*** Material provided Section Begins ***
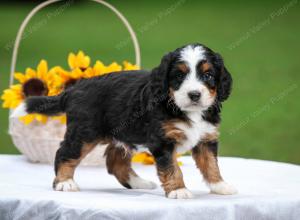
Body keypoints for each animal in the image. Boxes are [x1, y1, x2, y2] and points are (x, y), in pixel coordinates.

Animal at [21, 43, 238, 199]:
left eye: (208, 75)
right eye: (179, 75)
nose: (194, 95)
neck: (186, 110)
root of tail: (74, 89)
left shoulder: (206, 138)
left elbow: (211, 164)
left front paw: (220, 186)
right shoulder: (162, 141)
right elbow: (172, 168)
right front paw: (178, 190)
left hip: (122, 134)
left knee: (115, 162)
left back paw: (139, 183)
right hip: (84, 133)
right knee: (64, 153)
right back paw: (64, 182)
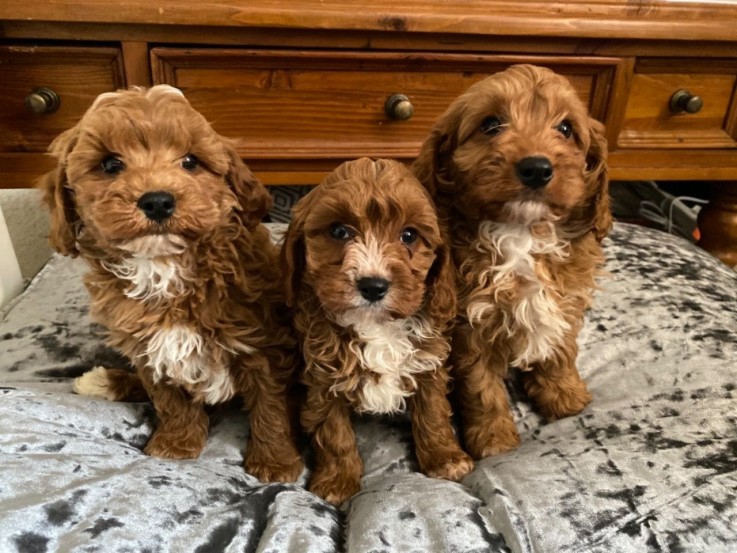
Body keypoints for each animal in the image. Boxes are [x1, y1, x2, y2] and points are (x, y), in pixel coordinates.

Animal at [39, 86, 304, 484]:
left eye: (191, 162)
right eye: (110, 165)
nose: (158, 201)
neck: (163, 268)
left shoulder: (262, 343)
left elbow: (269, 404)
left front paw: (275, 462)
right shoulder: (147, 345)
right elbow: (168, 398)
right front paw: (177, 443)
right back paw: (105, 381)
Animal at [278, 156, 474, 504]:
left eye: (409, 235)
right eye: (338, 231)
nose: (373, 285)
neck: (377, 325)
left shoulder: (428, 362)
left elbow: (434, 411)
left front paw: (445, 458)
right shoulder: (323, 377)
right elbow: (333, 431)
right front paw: (337, 481)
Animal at [414, 64, 608, 460]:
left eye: (566, 129)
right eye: (490, 125)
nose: (536, 168)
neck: (522, 233)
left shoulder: (566, 300)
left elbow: (561, 349)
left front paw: (564, 395)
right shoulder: (469, 326)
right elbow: (481, 386)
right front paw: (494, 439)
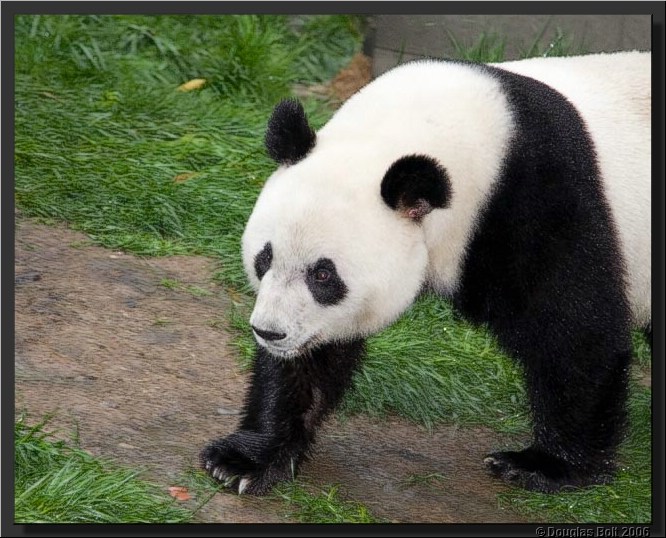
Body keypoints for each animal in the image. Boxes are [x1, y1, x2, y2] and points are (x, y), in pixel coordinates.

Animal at [201, 51, 651, 496]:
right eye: (264, 259)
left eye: (324, 276)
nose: (269, 332)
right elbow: (314, 355)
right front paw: (246, 459)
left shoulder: (542, 199)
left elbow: (573, 328)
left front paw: (546, 465)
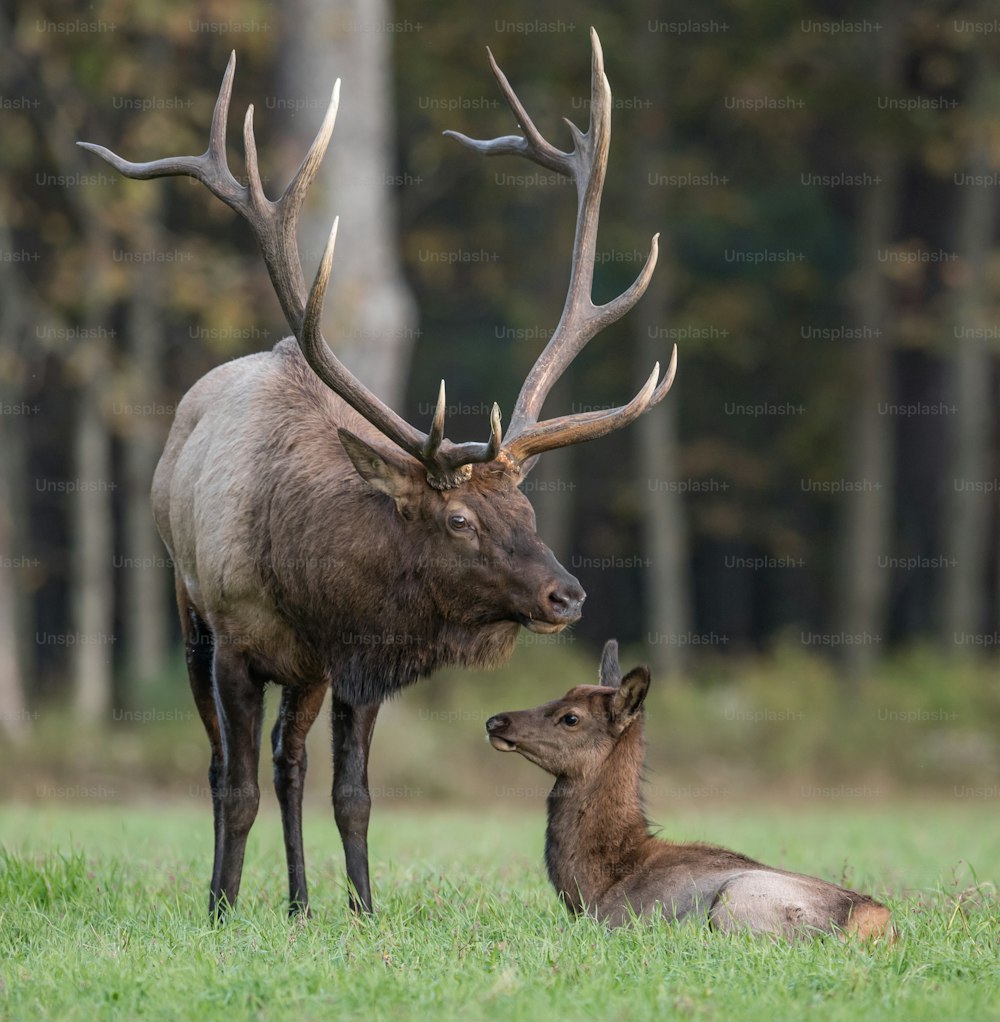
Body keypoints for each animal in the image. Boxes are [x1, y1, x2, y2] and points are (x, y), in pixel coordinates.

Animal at [77, 27, 670, 915]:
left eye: (528, 514)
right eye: (459, 520)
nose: (567, 595)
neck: (302, 573)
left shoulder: (350, 660)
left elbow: (351, 794)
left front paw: (361, 909)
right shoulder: (233, 641)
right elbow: (233, 787)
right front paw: (220, 910)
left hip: (305, 674)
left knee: (289, 760)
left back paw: (298, 902)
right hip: (188, 610)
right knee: (228, 766)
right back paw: (240, 895)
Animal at [482, 641, 887, 936]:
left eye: (571, 717)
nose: (496, 720)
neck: (593, 886)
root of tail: (876, 924)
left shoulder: (612, 922)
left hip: (736, 903)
*** Material provided Section Ends ***
What is needed:
Each line of the records is to be reproduced exactly, and each picture dropped.

Completed exercise:
Body keypoints for each animal in the image. Boxes are [x1, y1, x2, y2] and points are (x, y), in pixel coordinates.

Animal at [21, 43, 238, 199]:
left eye: (208, 75)
right eye: (179, 75)
nose: (194, 95)
neck: (186, 110)
root of tail: (74, 89)
left shoulder: (206, 138)
left elbow: (211, 164)
left front paw: (220, 186)
right shoulder: (162, 141)
right elbow: (172, 168)
right front paw: (178, 190)
left hip: (122, 134)
left knee: (115, 162)
left back paw: (139, 183)
right hip: (84, 133)
right knee: (64, 153)
right back paw: (64, 182)
Body keypoints for each animal in the image. Boxes are [x1, y1, x2, y2] and points are (x, y), in pixel coordinates.

Animal at [39, 86, 304, 484]:
left eye: (191, 162)
right eye: (110, 165)
nose: (158, 201)
neck: (163, 268)
left shoulder: (262, 343)
left elbow: (269, 404)
left front paw: (275, 462)
right shoulder: (147, 345)
right elbow: (168, 398)
right front paw: (177, 443)
right back paw: (105, 381)
Animal at [278, 156, 474, 504]:
left eye: (409, 235)
right eye: (338, 231)
nose: (373, 285)
neck: (377, 325)
left shoulder: (428, 362)
left elbow: (434, 411)
left front paw: (445, 458)
right shoulder: (323, 377)
right elbow: (333, 431)
right front paw: (337, 481)
Animal at [414, 64, 608, 460]:
left eye: (566, 129)
right eye: (490, 125)
nose: (536, 168)
neck: (522, 233)
left shoulder: (566, 300)
left elbow: (561, 349)
left front paw: (564, 395)
right shoulder: (469, 326)
right elbow: (481, 386)
right front paw: (494, 439)
Body keypoints for each animal in the image. Boxes are [x1, y1, x2, y2] and points are (x, y), in pixel coordinates.

Animal at [201, 51, 651, 496]:
right eye: (264, 259)
left eye: (324, 276)
nose: (269, 332)
right elbow: (314, 355)
right front paw: (246, 459)
left shoulder: (542, 199)
left elbow: (573, 328)
left front paw: (546, 465)
Body keypoints for each animal in the image. Boxes are [x1, y1, x2, y2] and points are (x, y), in pixel coordinates.

Animal at [77, 27, 670, 915]:
left eye: (528, 514)
right eye: (459, 520)
nose: (567, 595)
neck: (302, 573)
left shoulder: (350, 660)
left elbow: (351, 794)
left front paw: (361, 909)
right shoulder: (233, 641)
right elbow: (233, 787)
right front paw: (220, 910)
left hip: (305, 674)
left knee: (289, 760)
left back paw: (298, 902)
right hip: (188, 610)
right knee: (228, 766)
right back paw: (240, 895)
Animal at [482, 641, 887, 936]:
left eye: (571, 717)
nose: (496, 720)
neck: (593, 886)
root of tail: (876, 924)
left shoulder: (612, 922)
left hip: (736, 903)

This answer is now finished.